Michael Romano, chairman of the committee and a Stanford Law School lecturer, said California should focus on rehabilitating youths rather than issuing strikes that “can come back and really have a significant impact on a future sentence.”

Miguel Garcia, 28, has earned three associate degrees, a bachelor’s degree in political science from UC Riverside, graduated without debt, serves on several juvenile justice committees in the state, owns a home in Fresno and is a father to two daughters. But he still can’t shake a 2010 juvenile strike for attempted murder, despite his “extraordinary level of rehabilitation,” according to a Board of Juvenile Hearings honorable discharge order.

Garcia was 16 when he committed the crime and served three years before he was granted a discharge from a juvenile parole board. He now works as a state youth justice specialist for the Anti-Recidivism Coalition, a Los Angeles nonprofit that supports formerly incarcerated people and supported AB 1127.

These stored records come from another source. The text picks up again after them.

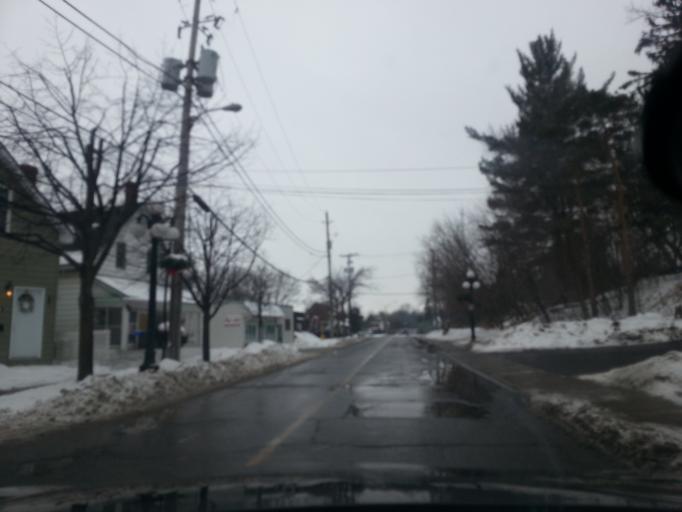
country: CA
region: Ontario
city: Bells Corners
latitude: 45.3445
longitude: -76.0358
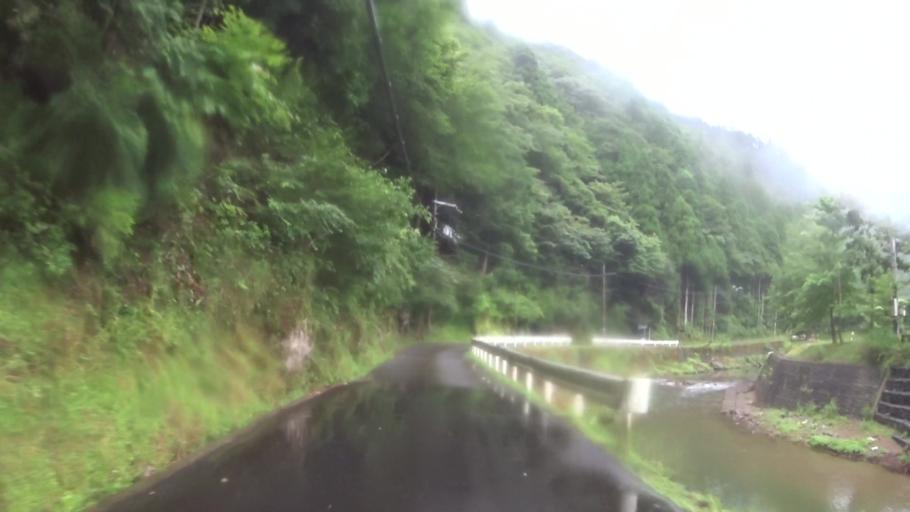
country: JP
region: Shiga Prefecture
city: Kitahama
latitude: 35.2793
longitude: 135.8465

“The juvenile justice system was not meant to leave the young person worse than when they arrived, but better in hopes that they thrive in the community that they returned to,” he said. “The juvenile strike does not leave me better off.”

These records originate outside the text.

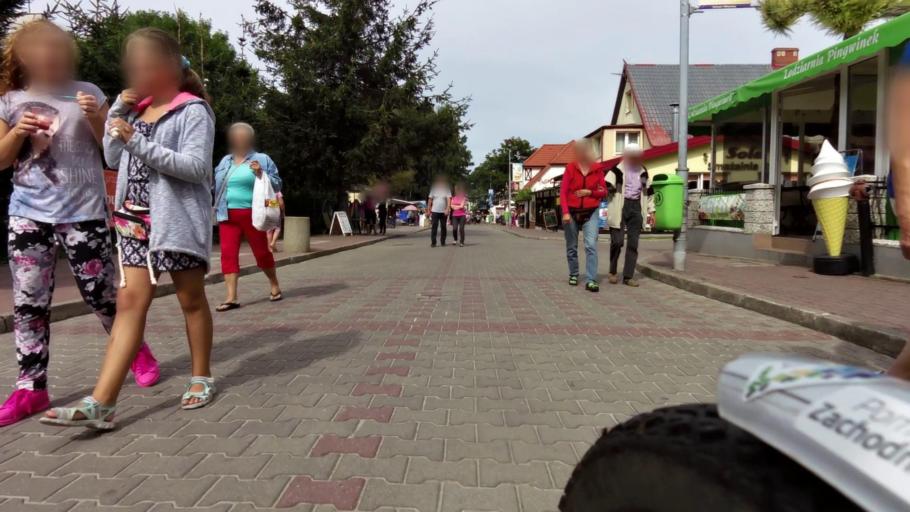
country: PL
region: West Pomeranian Voivodeship
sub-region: Powiat kolobrzeski
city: Ustronie Morskie
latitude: 54.2132
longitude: 15.7454
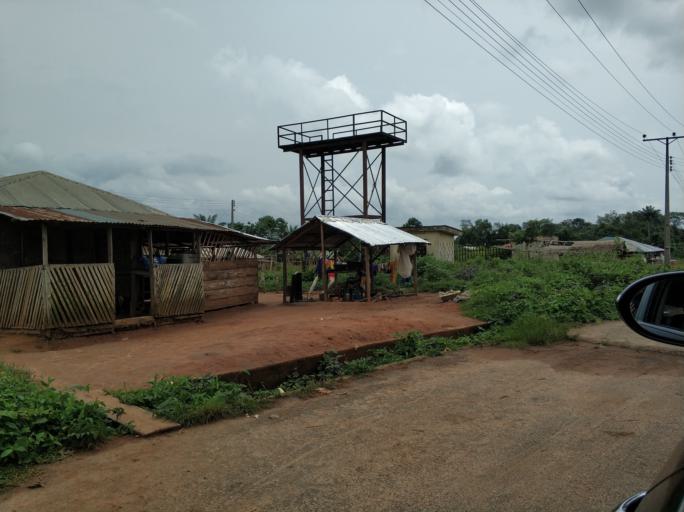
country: NG
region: Ogun
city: Abigi
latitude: 6.6125
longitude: 4.5430
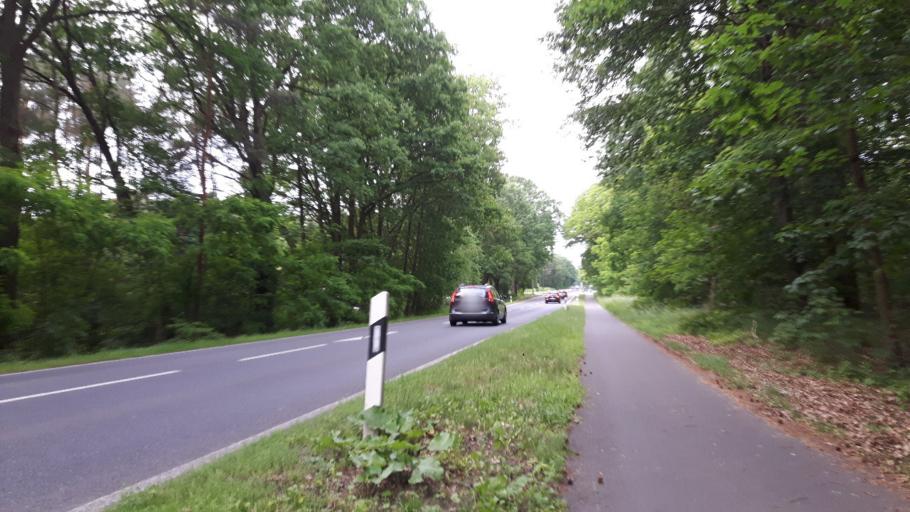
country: DE
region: Brandenburg
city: Michendorf
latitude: 52.3531
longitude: 13.0443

Supporters of AB 1127, including the L.A. County district attorney’s office, aren’t giving up on hopes to change the law this year. Santiago said he will introduce another bill before a mid-February deadline, though it’s unlikely to be as sweeping.

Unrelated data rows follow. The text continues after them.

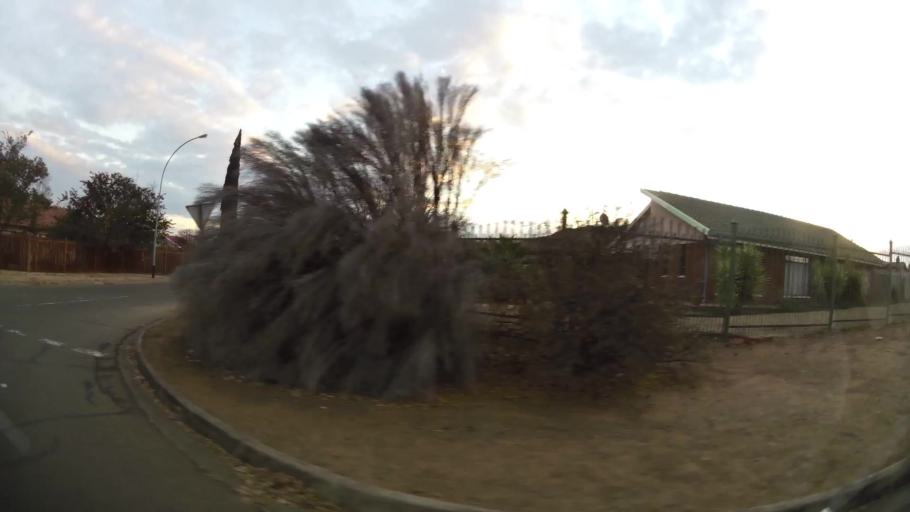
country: ZA
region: Orange Free State
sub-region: Mangaung Metropolitan Municipality
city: Bloemfontein
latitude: -29.1627
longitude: 26.1895
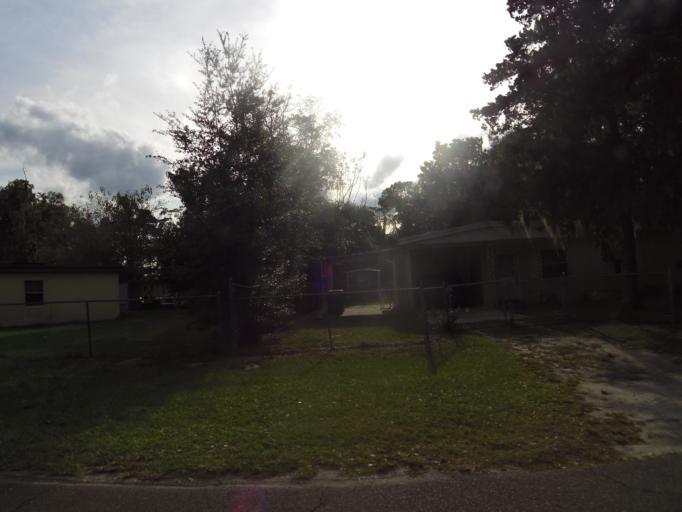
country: US
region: Florida
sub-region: Duval County
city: Jacksonville
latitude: 30.4277
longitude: -81.6734
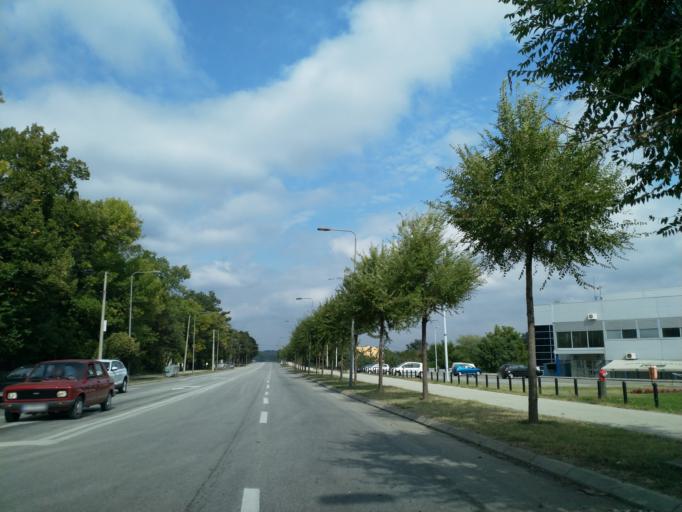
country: RS
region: Central Serbia
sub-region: Sumadijski Okrug
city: Kragujevac
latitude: 44.0247
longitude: 20.9285
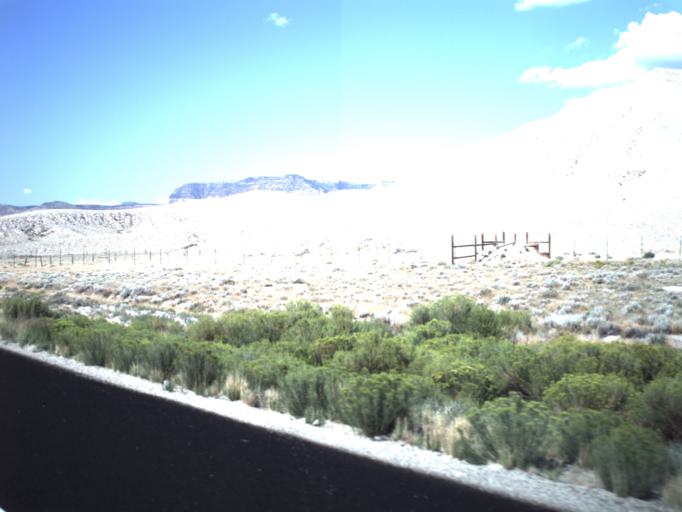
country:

“Justice work is hard work, and it takes time,” Santiago said. “Rolling back some of the heavy, hard-on-crime, lock-them-up, throw-away-the-keys [law] has taken us decades to turn around. This is part of the process. We have to change hearts, minds and souls.”

Among the minds Santiago has to change is that of his colleague, Assemblymember Jim Cooper (D-Elk Grove).

The former captain in the Sacramento County Sheriff’s Department said there is little appetite in the Legislature this year for bills like AB 1127, which he said fails to consider victims. Cooper is now running for sheriff, and told the Sacramento Bee that he will make youth outreach a top priority on the job.

Cooper instead favors bolstering rehabilitation programs and searching for other ways to reduce recidivism. He said Santiago’s new proposal shouldn’t include eliminating a juvenile strike for crimes such as rape and murder.


“Some things are so reprehensible that you don’t get a second chance,” he said. “If they want to help the most people, leave the sex stuff out, the violent stuff out. They want to have a blanket exemption for everybody. And to be honest, that’s what’s hurting them on these bills.”

The California District Attorneys Assn. shares some of the same worries.

Greg Totten, the association’s chief executive, raised concerns with the bill’s retroactivity, and said it would strip from judges and prosecutors the flexibility to apply or remove a strike.

“If we can take a young person that is engaged in criminal misconduct in the juvenile court system, and direct them in a positive, more productive pathway, we’re going to do that,” Totten said. “But there’s a balance to the scales of justice. …The scale has to be balanced to reflect what happened to the victims.”

Flores hopes that legislation like AB 1127 will help him start anew.

He would still be incarcerated if he hadn’t written to then-Gov. Jerry Brown in 2018, asking for the chance to present his case to a parole board, he said. By then, he had served a little more than a third of his sentence and had participated in a number of rehabilitative programs such as Alcoholics and Narcotics Anonymous, a self-help course on childhood trauma and another on criminal and gang mentality.

In September 2019, Flores was released from Ironwood State Prison in Riverside County and entered a six-month transitional housing program before returning to his native San Fernando Valley.

He enrolled in West Los Angeles College to study film, with plans to graduate this year. He’s a member of the Anti-Recidivism Coalition and found an internship as a grip in a production crew, which he plans to join full time once he’s in a union.


“I love where I’m at today,” he said.